If I were having a discussion about how "family friendly" a pride parade might be, it would be about overt displays of sexual behavior, and whether we should limit them. (Sometimes things get a little raunchy. Do we have to pantomime explicit sexual acts? Must there be nearly-naked men dancing around on a float, thrusting their hips?) It would not be about excluding any particular group of people from the parade--especially big broad groups of people like "butch women."

Actually, I think one of the best things that the parades can do is to show how the at-a-glance sort of queers are not really so alien and other-y at all. To introduce people, in a friendly way, to that which is strange to them.

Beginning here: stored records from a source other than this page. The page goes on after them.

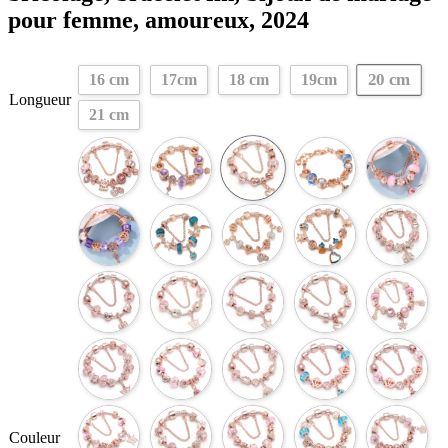
pour femme, amoureux, 2024
20 cm
16 cm
17cm
18 cm
19cm
Longueur
21 cm
Couleur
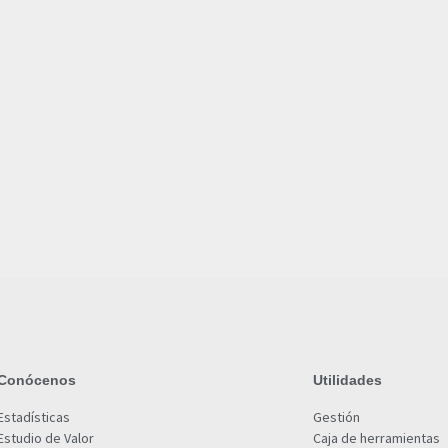
Conócenos
Utilidades
Estadísticas
Gestión
Estudio de Valor
Caja de herramientas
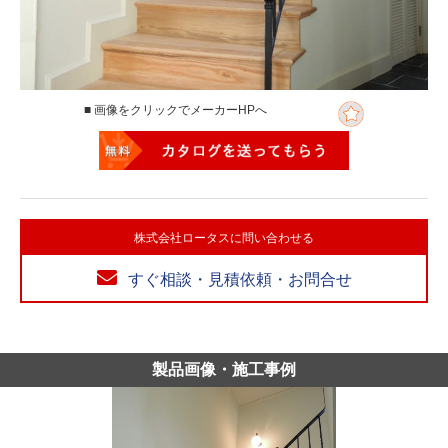
■ 画像をクリックでメーカーHPへ
株式会社ロータスに問い合わせる
すぐ相談・見積依頼・お問合せ
製品画像・施工事例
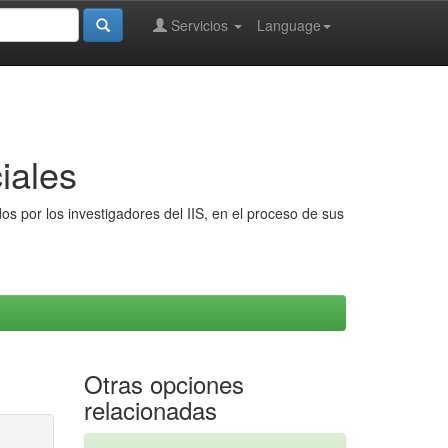
Servicios
Language
iales
s por los investigadores del IIS, en el proceso de sus
Otras opciones
relacionadas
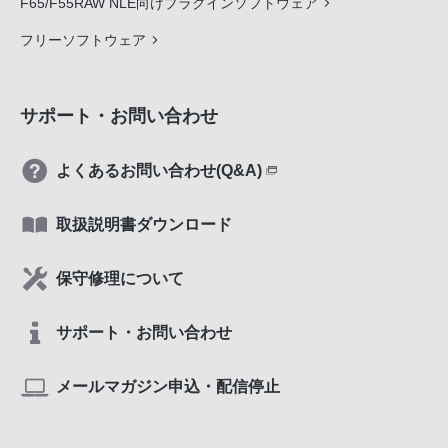
F65/F55RAW NLE向けプラグインソフトウェア
フリーソフトウェア
サポート・お問い合わせ
よくあるお問い合わせ(Q&A)
取扱説明書ダウンロード
保守修理について
サポート・お問い合わせ
メールマガジン申込・配信停止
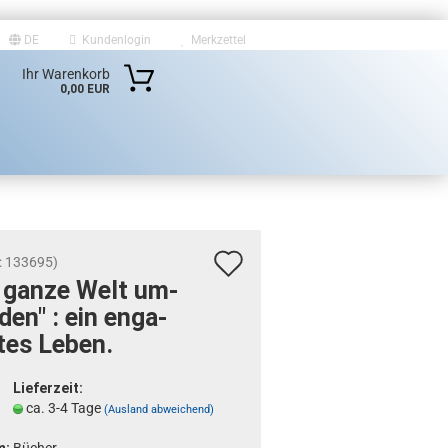
DE
Kundenlogin
Merkzettel
Ihr Warenkorb
0,00 EUR
Auf
:
133695
)
e ganze Welt um­
den
den" : ein en­ga­
Merkzettel
­tes Leben.
Lieferzeit:
ca. 3-4 Tage
(Ausland abweichend)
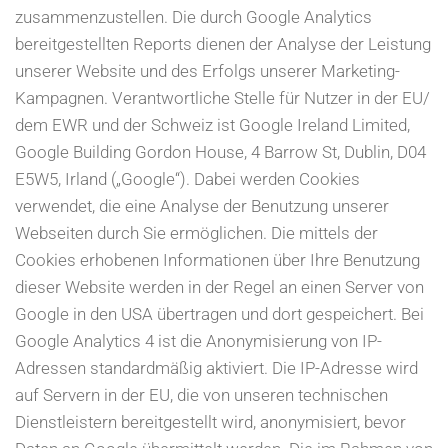
zusammenzustellen. Die durch Google Analytics
bereitgestellten Reports dienen der Analyse der Leistung
unserer Website und des Erfolgs unserer Marketing-
Kampagnen. Verantwortliche Stelle für Nutzer in der EU/
dem EWR und der Schweiz ist Google Ireland Limited,
Google Building Gordon House, 4 Barrow St, Dublin, D04
E5W5, Irland („Google“). Dabei werden Cookies
verwendet, die eine Analyse der Benutzung unserer
Webseiten durch Sie ermöglichen. Die mittels der
Cookies erhobenen Informationen über Ihre Benutzung
dieser Website werden in der Regel an einen Server von
Google in den USA übertragen und dort gespeichert. Bei
Google Analytics 4 ist die Anonymisierung von IP-
Adressen standardmäßig aktiviert. Die IP-Adresse wird
auf Servern in der EU, die von unseren technischen
Dienstleistern bereitgestellt wird, anonymisiert, bevor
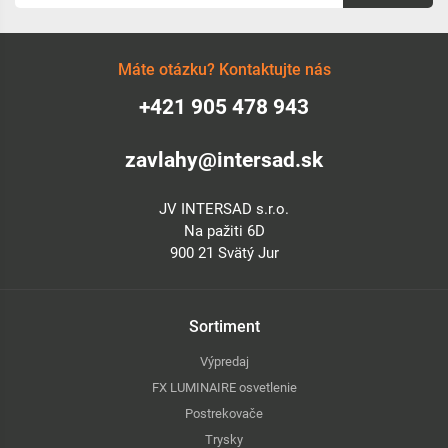
Máte otázku? Kontaktujte nás
+421 905 478 943
zavlahy@intersad.sk
JV INTERSAD s.r.o.
Na pažiti 6D
900 21 Svätý Jur
Sortiment
Výpredaj
FX LUMINAIRE osvetlenie
Postrekovače
Trysky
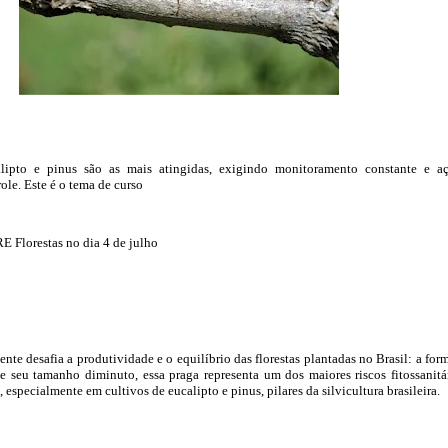
alipto e pinus são as mais atingidas, exigindo monitoramento constante e a
role. Este é o tema de curso
 Florestas no dia 4 de julho
nte desafia a produtividade e o equilíbrio das florestas plantadas no Brasil: a for
de seu tamanho diminuto, essa praga representa um dos maiores riscos fitossanitá
l, especialmente em cultivos de eucalipto e pinus, pilares da silvicultura brasileira.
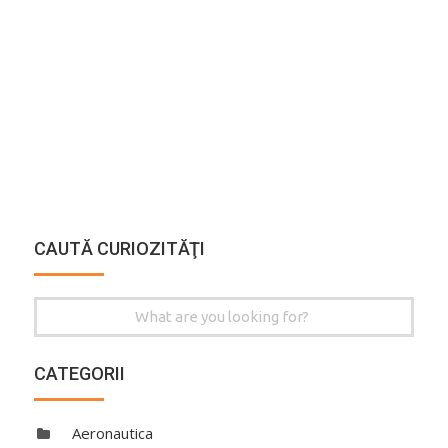
CAUTĂ CURIOZITĂŢI
Search
for:
CATEGORII
Aeronautica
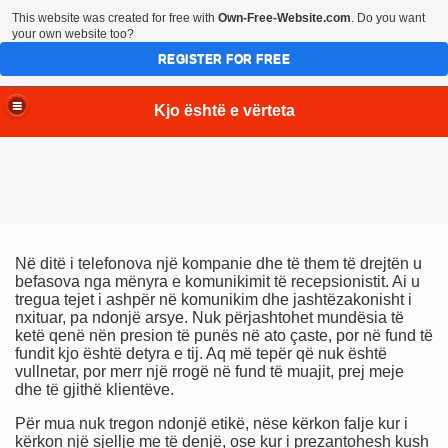
This website was created for free with
Own-Free-Website.com
. Do you want
your own website too?
REGISTER FOR FREE
Kjo është e vërteta
Në ditë i telefonova një kompanie dhe të them të drejtën u
befasova nga mënyra e komunikimit të recepsionistit. Ai u
tregua tejet i ashpër në komunikim dhe jashtëzakonisht i
nxituar, pa ndonjë arsye. Nuk përjashtohet mundësia të
ketë qenë nën presion të punës në ato çaste, por në fund të
fundit kjo është detyra e tij. Aq më tepër që nuk është
vullnetar, por merr një rrogë në fund të muajit, prej meje
dhe të gjithë klientëve.
Për mua nuk tregon ndonjë etikë, nëse kërkon falje kur i
kërkon një sjellje me të denjë, ose kur i prezantohesh kush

Not being butch myself, I think I should probably keep my nose out of that discussion for the most part. But I will say this, in response to one point:

We should all hold the door for the people behind us, regardless of who they are. Letting the the door swing back in front of someone is extremely ill mannered (and can cause a bloody nose in the person following you). I always hold the door unless it's clear that someone else wants to--in which case, I say "thank you."
It's good to know...
That there is a word for me other than crazy, or fucked up, or broken, or just somehow not right and never good enough.

I've just picked my chin up off of my chest for the first time in gods know how long and looked up at the world again.
Futch??
Thank you for you inspiring words. I'm in my early thirties now and have struggled a great deal with my feminine site. Called too butch by some, called too femme by others. Now I now I am both, femme on some occasions, butch on others, but always me.
Thank you.
From the bottom of my femme heart. This is absolutely gorgeously, flawlessly written.
family friendly?!
i can't imagine how excluding butch women and drag queens could possibly be considered 'family friendly.'

100% of butch women and drag queens COME from families in the first place.
Thank You for this essay.
Oh, Ivan. Love love love you. You've articulated the problem - and with such pride! and wit! - so well in this piece. The predicament I currently see is being stereotyped no matter what - either we're 'model minorities' in some sense, or we're 'bad butches.' But yeah, just be a good person, be yourself, and, in my opinion, be a bitch if that's who you authentically are. Thanks for such a soulful (aaah...."soulful butches!" ;) ) and timely analysis.

On the young folks and distaste for butch, I've found myself wondering if I would have identified as 'butch' during the nineties when masculinity/girl power was more prominent and the category of genderqueer hadn't yet been named. Would I have fit into the 'woman' category more snugly then than now? I think the visualization of 'butch' may be changing; while I appear butch and am wrestling with the idea of id'ing as female or male, I feel that my mindset is more femme/girly than butch. Butch is a label that just doesn't quite fit for me and others own it so well.

Be proud of who you are. Don't afraid to be vulnerable. Be yourself in all of your glory. And be a beautiful butch mom if that's who you are.
I needed that
"You are a rare species, not a stereotype."

I can't even begin to tell you how much I needed to hear that. I wish I had someone like you to teach me all there is, but like you, I've had no one. Glad to have stumbled upon your work through Sinclair's site.

I'm 25, going to get my MArch in two years, maybe I'll be parade-worthy then?
Butch love
Great essay, Ivan. I just don't understand what's not to love about every color in the rainbow. Diversity is Beautiful. And Pride is everyone's chance to hang out with all the dykes and drag queens!
Butch is my favorite flavor. My girlfriend is the most adorable butch in the world, both in looks and more importantly, in actions. I can't imagine how bland life would be without our butch lovers and siblings...
Excellent piece
I'm a twenty-something femme and I've never encountered anyone who has a problem with the word butch. Granted, my queer circle is on the small side but rest assured that, like most, the rumour you've mentioned is likely false.

On a different note, this is the first time I've seen anyone else refer to the gay community as a family. I'm glad I'm not the only one who sees it that way. I may not like all my LGBTQ siblings but I love you all.